What is required
A word-for-word transcription of the whole listing is required.

Extracted entries
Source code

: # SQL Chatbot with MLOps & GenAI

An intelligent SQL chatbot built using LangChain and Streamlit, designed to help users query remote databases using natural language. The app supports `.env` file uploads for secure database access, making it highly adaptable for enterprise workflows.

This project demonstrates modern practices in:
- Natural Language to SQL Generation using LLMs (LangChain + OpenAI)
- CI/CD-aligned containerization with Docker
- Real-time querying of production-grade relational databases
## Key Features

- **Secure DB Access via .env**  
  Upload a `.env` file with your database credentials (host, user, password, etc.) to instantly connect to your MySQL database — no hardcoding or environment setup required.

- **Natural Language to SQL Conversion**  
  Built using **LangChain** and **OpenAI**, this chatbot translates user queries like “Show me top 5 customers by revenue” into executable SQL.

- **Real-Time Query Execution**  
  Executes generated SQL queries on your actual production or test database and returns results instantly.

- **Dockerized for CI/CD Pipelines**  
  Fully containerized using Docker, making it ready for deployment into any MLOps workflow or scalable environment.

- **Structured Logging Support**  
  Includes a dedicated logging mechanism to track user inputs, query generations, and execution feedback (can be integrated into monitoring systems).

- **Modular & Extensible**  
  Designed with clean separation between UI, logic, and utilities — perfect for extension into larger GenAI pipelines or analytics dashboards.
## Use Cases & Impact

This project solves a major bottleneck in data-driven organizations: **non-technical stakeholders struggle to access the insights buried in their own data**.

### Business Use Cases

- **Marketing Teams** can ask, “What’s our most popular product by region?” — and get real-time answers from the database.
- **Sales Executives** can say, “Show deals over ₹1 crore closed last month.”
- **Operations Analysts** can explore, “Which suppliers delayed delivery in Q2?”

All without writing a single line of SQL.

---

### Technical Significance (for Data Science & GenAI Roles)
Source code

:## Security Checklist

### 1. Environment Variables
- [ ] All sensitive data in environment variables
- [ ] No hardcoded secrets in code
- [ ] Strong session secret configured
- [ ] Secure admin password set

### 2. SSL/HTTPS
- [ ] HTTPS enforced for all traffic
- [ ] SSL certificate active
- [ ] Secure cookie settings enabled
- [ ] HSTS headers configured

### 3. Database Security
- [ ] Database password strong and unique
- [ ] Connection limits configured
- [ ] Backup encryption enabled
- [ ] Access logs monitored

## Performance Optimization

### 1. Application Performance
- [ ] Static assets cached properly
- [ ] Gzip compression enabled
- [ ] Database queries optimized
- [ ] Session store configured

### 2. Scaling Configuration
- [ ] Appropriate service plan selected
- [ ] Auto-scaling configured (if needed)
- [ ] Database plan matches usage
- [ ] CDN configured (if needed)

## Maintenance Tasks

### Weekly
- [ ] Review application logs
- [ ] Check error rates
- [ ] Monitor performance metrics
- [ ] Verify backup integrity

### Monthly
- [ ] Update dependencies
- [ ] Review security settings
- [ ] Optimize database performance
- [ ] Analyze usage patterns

Response to this exercise
Source code

: # SQL Chatbot with MLOps & GenAI

An intelligent SQL chatbot built using LangChain and Streamlit, designed to help users query remote databases using natural language. The app supports `.env` file uploads for secure database access, making it highly adaptable for enterprise workflows.

This project demonstrates modern practices in:
- Natural Language to SQL Generation using LLMs (LangChain + OpenAI)
- CI/CD-aligned containerization with Docker
- Real-time querying of production-grade relational databases
## Key Features

- **Secure DB Access via .env**  
  Upload a `.env` file with your database credentials (host, user, password, etc.) to instantly connect to your MySQL database — no hardcoding or environment setup required.

- **Natural Language to SQL Conversion**  
  Built using **LangChain** and **OpenAI**, this chatbot translates user queries like “Show me top 5 customers by revenue” into executable SQL.

- **Real-Time Query Execution**  
  Executes generated SQL queries on your actual production or test database and returns results instantly.

- **Dockerized for CI/CD Pipelines**  
  Fully containerized using Docker, making it ready for deployment into any MLOps workflow or scalable environment.

- **Structured Logging Support**  
  Includes a dedicated logging mechanism to track user inputs, query generations, and execution feedback (can be integrated into monitoring systems).

- **Modular & Extensible**  
  Designed with clean separation between UI, logic, and utilities — perfect for extension into larger GenAI pipelines or analytics dashboards.
## Use Cases & Impact

This project solves a major bottleneck in data-driven organizations: **non-technical stakeholders struggle to access the insights buried in their own data**.

### Business Use Cases

- **Marketing Teams** can ask, “What’s our most popular product by region?” — and get real-time answers from the database.
- **Sales Executives** can say, “Show deals over ₹1 crore closed last month.”
- **Operations Analysts** can explore, “Which suppliers delayed delivery in Q2?”

All without writing a single line of SQL.

---

### Technical Significance (for Data Science & GenAI Roles)
Source code

:## Security Checklist

### 1. Environment Variables
- [ ] All sensitive data in environment variables
- [ ] No hardcoded secrets in code
- [ ] Strong session secret configured
- [ ] Secure admin password set

### 2. SSL/HTTPS
- [ ] HTTPS enforced for all traffic
- [ ] SSL certificate active
- [ ] Secure cookie settings enabled
- [ ] HSTS headers configured

### 3. Database Security
- [ ] Database password strong and unique
- [ ] Connection limits configured
- [ ] Backup encryption enabled
- [ ] Access logs monitored

## Performance Optimization

### 1. Application Performance
- [ ] Static assets cached properly
- [ ] Gzip compression enabled
- [ ] Database queries optimized
- [ ] Session store configured

### 2. Scaling Configuration
- [ ] Appropriate service plan selected
- [ ] Auto-scaling configured (if needed)
- [ ] Database plan matches usage
- [ ] CDN configured (if needed)

## Maintenance Tasks

### Weekly
- [ ] Review application logs
- [ ] Check error rates
- [ ] Monitor performance metrics
- [ ] Verify backup integrity

### Monthly
- [ ] Update dependencies
- [ ] Review security settings
- [ ] Optimize database performance
- [ ] Analyze usage patterns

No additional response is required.